Butane is a solvent commonly used to extract THC from cannabis in the manufacture of hash oil, commonly known as “honey oil” or “BHO.” It can be used safely under controlled conditions, though many users don’t take proper precautions, resulting in injuries and property damage. The used canisters are often improperly discarded.
A presentation by Arcata Police Officer Richard Bergstresser, who serves on the Humboldt County Drug Task Force, detailed the common misuse and dangers of butane in hash oil extraction, offering a chemistry lesson followed by graphic photos of sloppy hash labs, some of them after they’ve blown up.
Bergstresser said hash lab operators are often careless in use of butane, which expands 288 times on going from liquid to gas. Even those who equip themselves with expensive pieces of butane/cannabis processing apparatus often don’t use them properly.
Odorless and invisible, butane sinks to the floor of enclosed spaces and saturates the clothing of those in the room. On ignition, it causes terrible burns.
A council staff report by City Attorney Nancy Diamond notes that injuries from hash-related butane explosions account for 8 to 10 percent of severe burn cases – more than car wrecks and house fires combined.
Bergstresser showed photos of some of the residential lab explosions, which caused significant damage and put neighbors at risk.
A staff report included data on butane-related incidents in Arcata and McKinleyville. The first one listed occurred at an L.K. Wood Boulevard apartment building in 2005, and caused $150,000 in damage plus $17,534 in fire suppression costs. Butane explosions weren’t closely tracked by Arcata Fire until 2013. The last three years have seen two incidents each, causing hundreds of thousands of dollars in damage and “significant burns” to victims.
Diamond said the ordinance is a “first step,” and likened it to previous regulations implemented to restrict sales of pseudophederine, used in manufacture of methamphetamine. She noted that butane will still be available online, but suggested that sales to certain ZIP codes might be restricted later. Diamond said she would look into it.

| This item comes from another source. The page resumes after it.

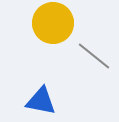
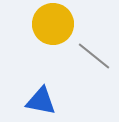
yellow circle: moved 1 px down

Ordinance No. 1480 restricts butane sales to any single individual to 600 milliliters – about two cans per month – with purchasers’ names and addresses recorded. State-licensed professional users are exempted. Stores also have to keep butane canisters out of reach and can’t sell it to minors. An amendment added at the council meeting requires butane sellers to post a sign detailing the new sales restrictions.

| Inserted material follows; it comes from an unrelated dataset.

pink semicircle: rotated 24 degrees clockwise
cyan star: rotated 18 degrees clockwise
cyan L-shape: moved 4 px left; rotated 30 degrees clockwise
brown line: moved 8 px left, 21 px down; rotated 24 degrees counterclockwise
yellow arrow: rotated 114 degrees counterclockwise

City Manager Karen Diemer said the city met with some local butane sellers in November, though the city is always finding more. The ordinance was adjusted to reflect input from that meeting.
Councilmember Paul Pitino asked that the required sales records be collected from sellers after six months in order to ensure that the sales are being tracked. Councilmember Michael Winkler asked that retail sales be correlated with the sellers’ wholesale purchases to make sure that sales aren’t occurring without being recorded. Diamond said she would bring back language for a possible amendment that would verify compliance.